Il y a un truc avec les films de Refn que je trouve aussi désopilant que frustrant ; c'est l'accueil du public. Rare sont les filmographies à soulever autant les avis d'un côté comme de l'autre de la balance. On lui reproche bien souvent son manque de clarté scénaristique, son traitement sans profondeur, ou plutôt sans artifice d'écriture, de ses personnages. On en dit bien d'autres à tort comme à raison, interprétations et regards subjectifs obligent. Généralement, Refn ne guide tout simplement pas son spectateur d'un halo rougeâtre au milieu d'un océan tumultueux, il te laisse te démerder avec son œuvre, à toi de te sentir concerné ou non, on ne va pas toujours te tenir la main pour aller à l'école après tout.
Si la filmographie de l'ami Refn semble donc n'être qu'une poudrière où s'échinent de virulents mais souvent pertinents personnages, qu'en est-il de son second film, Bleeder ? Bleeder me semble être un cas intéressant tant il aborde autant de problématiques diverses qu'il laissera, par souci de réalisme, sans grandes réponses ni épiphanie.
Bleeder, second long métrage de Nicolas Winding Refn suit la mouvance de son aîné, Pusher premier du nom. Comme lui, on y suit une somme de protagonistes et d'acteurs chers au cinéma de Refn, qu'on prend la peine de te présenter par d'excellents thèmes musicaux auxquels on accorde une démarche, un style. On est de suite fixés sur leurs caractères. S'ils portent tous des prénoms en L, on ne peut pas tellement leur attribuer d'autres similitudes.
Lenny (Mads Mikkelsen) bosse dans un vidéoclub, s'empiffre de films à longueur de temps, ne connaît la vie que par eux. Léa (Liv Corfixen), elle, s'enterre à servir des burgers dans un fast Food minable, ne vivant pour sa part que de ses lectures. L'un et l'autre se cherchent timidement, avec une maladresse qui prête à rire, cachant une pure douceur, une indécision évidente. La transposition de la relation naissante entre Liv Corfixen et Refn ne nous échappe guère lorsque le parallèle entre le traitement du personnage de Lenny et son intériorité psychique s'avère totalement admis et voulu.

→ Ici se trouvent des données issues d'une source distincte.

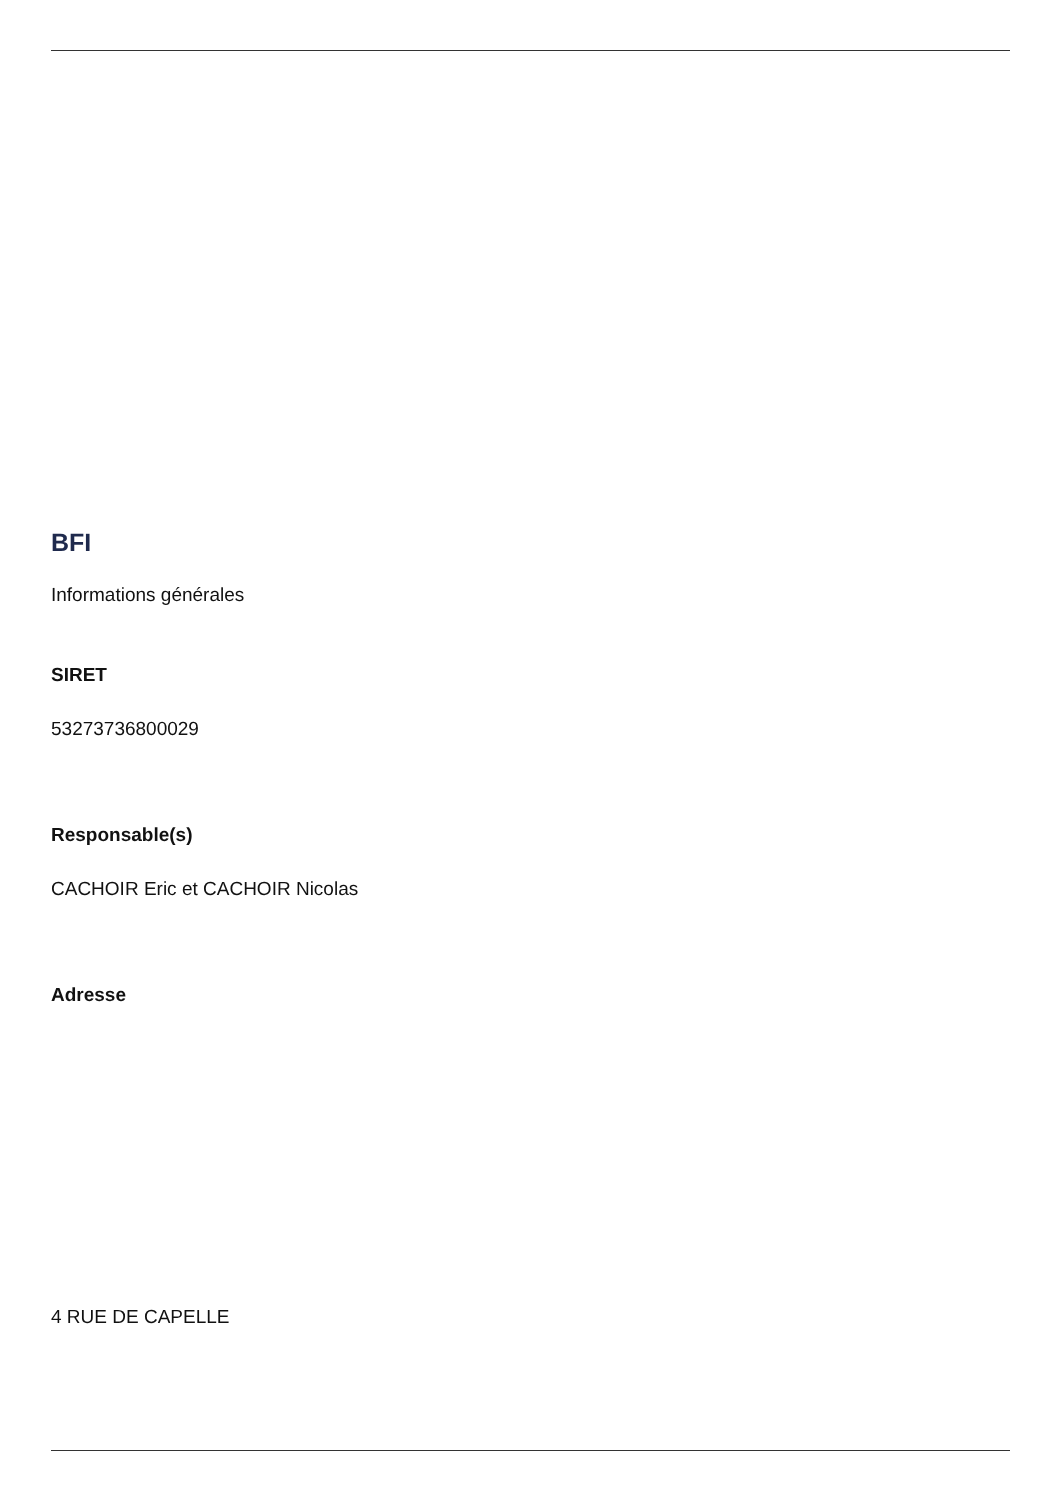BFI
Informations générales
SIRET
53273736800029
Responsable(s)
CACHOIR Eric et CACHOIR Nicolas
Adresse
4 RUE DE CAPELLE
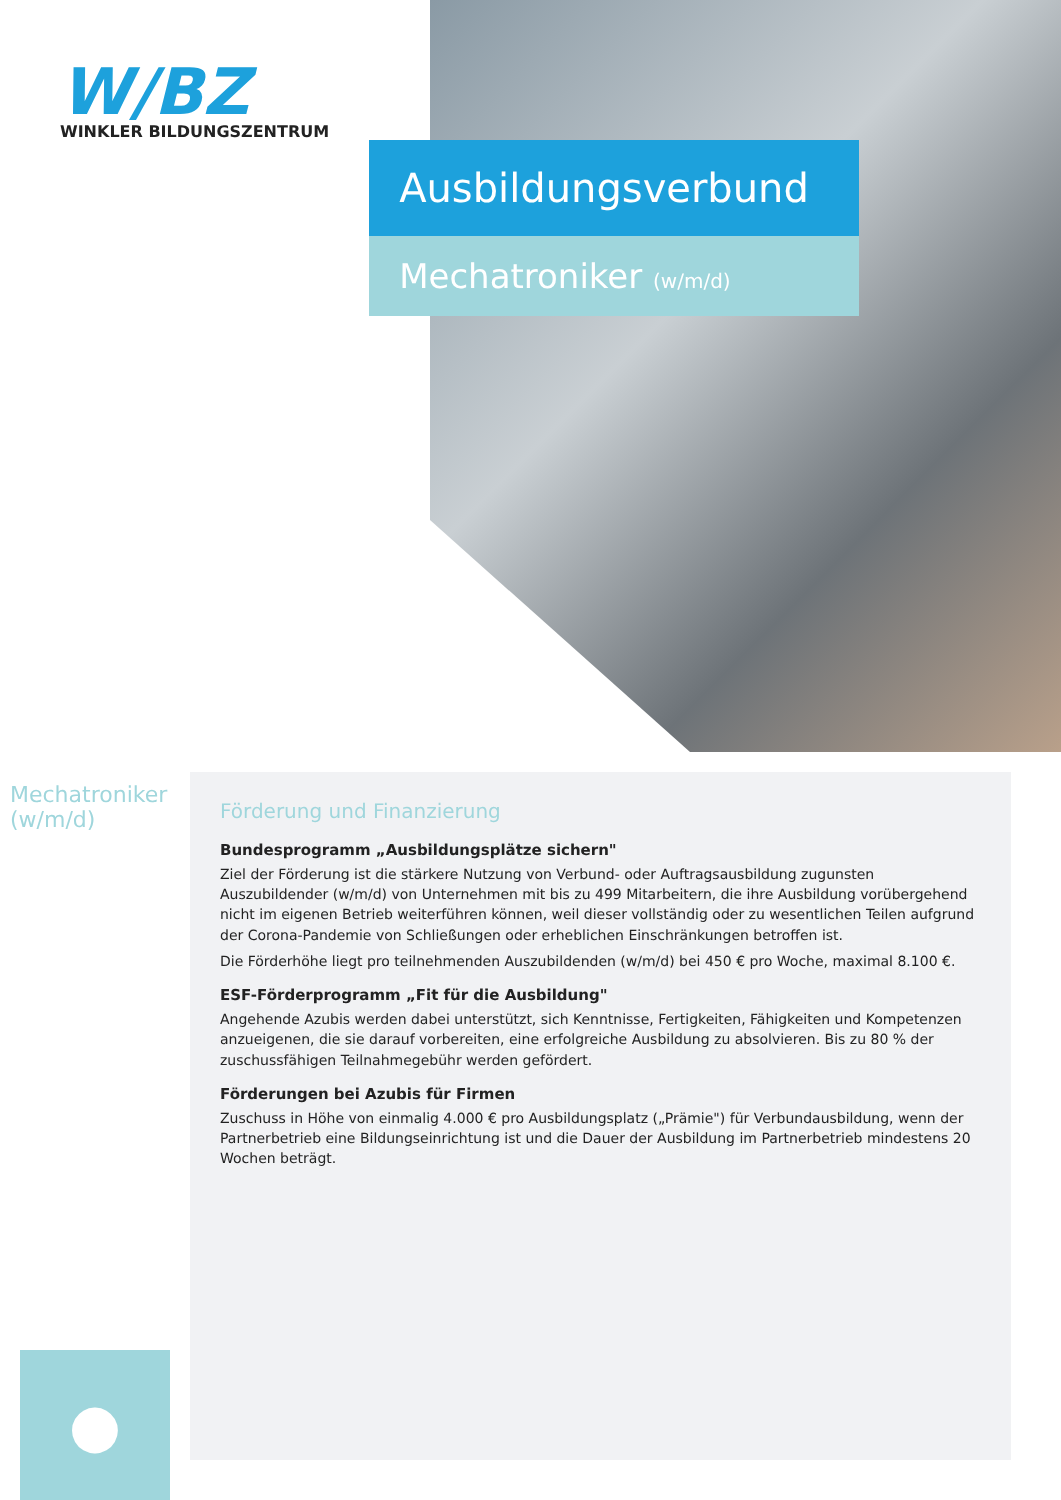W/BZ
WINKLER BILDUNGSZENTRUM
Ausbildungsverbund
Mechatroniker (w/m/d)
Mechatroniker (w/m/d)
●
Förderung und Finanzierung
Bundesprogramm „Ausbildungsplätze sichern"
Ziel der Förderung ist die stärkere Nutzung von Verbund- oder Auftragsausbildung zugunsten Auszubildender (w/m/d) von Unternehmen mit bis zu 499 Mitarbeitern, die ihre Ausbildung vorübergehend nicht im eigenen Betrieb weiterführen können, weil dieser vollständig oder zu wesentlichen Teilen aufgrund der Corona-Pandemie von Schließungen oder erheblichen Einschränkungen betroffen ist.
Die Förderhöhe liegt pro teilnehmenden Auszubildenden (w/m/d) bei 450 € pro Woche, maximal 8.100 €.
ESF-Förderprogramm „Fit für die Ausbildung"
Angehende Azubis werden dabei unterstützt, sich Kenntnisse, Fertigkeiten, Fähigkeiten und Kompetenzen anzueigenen, die sie darauf vorbereiten, eine erfolgreiche Ausbildung zu absolvieren. Bis zu 80 % der zuschussfähigen Teilnahmegebühr werden gefördert.
Förderungen bei Azubis für Firmen
Zuschuss in Höhe von einmalig 4.000 € pro Ausbildungsplatz („Prämie") für Verbundausbildung, wenn der Partnerbetrieb eine Bildungseinrichtung ist und die Dauer der Ausbildung im Partnerbetrieb mindestens 20 Wochen beträgt.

Louis (Levino Jensen) est videur d'une boîte semblable à mille autres. Ce qui le branche au Louis c'est le contrôle, être maître de son monde autant que de ses idées, aussi racistes soient-t-elles. Louis est le frère de Louise (Rikke Louise Andersson), une femme simple, sobre dirons nous, une femme qui se découvre future mère et pour qui la vie doit changer, évoluer de son quotidien et de sa situation de merde. Léo (Kim Bodnia) se pose là en imposante clef de voûte par qui tout peut et va s'effondrer. Léo est le mari de Louise. C'est un homme brillant par son absence, que ce soit sentimentalement mais aussi dans la réalité de la paternité. A mesure que le film s'étire, cette réalité lui fait de plus en plus défaut jusqu'à ce qu'il ne soit trop tard, jusqu'à ce qu'il bascule dans la violente torpeur du réel.
Si l'expérience filmique que nous fait partager Refn s'avère très plaisante, du fait d'un goût quasi religieux pour le tragique et la violence sourde ainsi qu'une grande maîtrise du rouge pulsionnel, Bleeder n'est pas exempt d'un léger défaut qui, à mon sens, à une grande importance. Mon souci est de constater qu'avec tout ce qu'on nous propose, on se retrouve avec presque deux films aux enjeux et autres déroulements radicalement opposés. Non pas que ça ne fonctionne pas ou mal, je trouve ça simplement dommage d'osciller d'une tension, d'une spirale morbide vers une légèreté presque adolescente, ne rejoignant les deux univers que par une amitié sous-exploitée entre Léo et Lenny. Il faut croire que Refn comprit cette nécessité, cette concordance des atmosphères en nous réalisant par la suite, deux opus, non pas de Bleeder mais de Pusher. M'est avis que pour le cas présent, deux films n'auraient pas été de trop.